Stanisław Szempliński, Jakub Dobruch, Elza Modzelewska, Artur A. Antoniewicz, Przemysław Szostek, Andrzej Borówka
Klinika Urologii CMKP, I Zespół Dydaktyki Urologicznej - Oddział Urologii Międzyleskiego Szpitala Specjalistycznego w Warszawie

summary

Introduction. Prostate cancer is diagnosed using TRUS guided tru-cut biopsy. Elevated se-rum prostate specyfic antigen (PSA) level, abnormal (suspected of PCA) digital rectal examination of prostate, hypoechogenic lesion in transrectal ultrasound are indications to biopsy.
The aim of the study.

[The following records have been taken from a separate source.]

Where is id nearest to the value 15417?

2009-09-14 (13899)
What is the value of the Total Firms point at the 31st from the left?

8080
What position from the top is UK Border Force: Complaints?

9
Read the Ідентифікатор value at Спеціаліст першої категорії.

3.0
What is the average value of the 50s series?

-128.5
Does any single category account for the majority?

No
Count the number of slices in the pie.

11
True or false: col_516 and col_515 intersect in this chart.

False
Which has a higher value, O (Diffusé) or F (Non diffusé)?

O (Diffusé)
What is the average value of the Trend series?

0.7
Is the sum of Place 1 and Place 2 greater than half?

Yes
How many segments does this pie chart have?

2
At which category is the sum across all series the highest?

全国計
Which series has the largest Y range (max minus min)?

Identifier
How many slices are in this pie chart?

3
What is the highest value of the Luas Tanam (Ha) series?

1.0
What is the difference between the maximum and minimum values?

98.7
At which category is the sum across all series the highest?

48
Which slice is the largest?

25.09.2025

The purpose of the study is to evaluate the role of digital rectal ex-amination (DRE), transrectal ultrasound (TRUS) in addition to PSA level, in the diagnosis of prostate cancer.
Material and method. 854 men with elevated PSA level (>4 ng/ml) and/or suspected DRE and/or suspected TRUS were included in the study. The biopsy was performed between January 2000 and March 2005. All men had TRUS guided tru-cut biopsy. Those patients who were included in the study only due to elevated level of PSA, hed multicore mapping biopsy (6-22x). If DRE or TRUS were abnormal we made biopsy of the suspected focci and in potential candidates for radical treatment additional mapping biopsy were taken.
Results. Prostate cancer was diagnosed in 497 (58%) men. Prostate biopsies were positive in 95 (19.2%), 8 (1.6%), 6 (0.7%) men due to soley increased PSA (>4 ng/ml) or abnormal DRE or abnormal TRUS respectively. PCA was found in 21 (4.5%) men with elevated PSA and abnormal DRE, in 291 (63%) men with elevated PSA and abnormal DRE and abnormal TRUS. Based on these data there was calculated positive predictive value (PPV) for prostate carcinoma. PPV of elevated PSA, abnormal DRE were respectivelly 28.6% and 21.6%. PPV of elevated PSA and abnormal DRE, abnormal DRE and TRUS, elevated PSA and abnormal TRUS, elevated PSA and abnormal DRE and abnormal TRUS were respectivelly 47.7%, 64%, 78.6%, 89.3%.
Conclusion. Those patients who were qualified to TRUScoreBX due to suspected DRE had the lowest propability of PCA. The highest propability of PCA diagnosis concerned those who were included in the study because of elevated PSA and abnormal TRUS and DRE. The propability of PCA diagnosis in case of increased PSA level is almost 30%.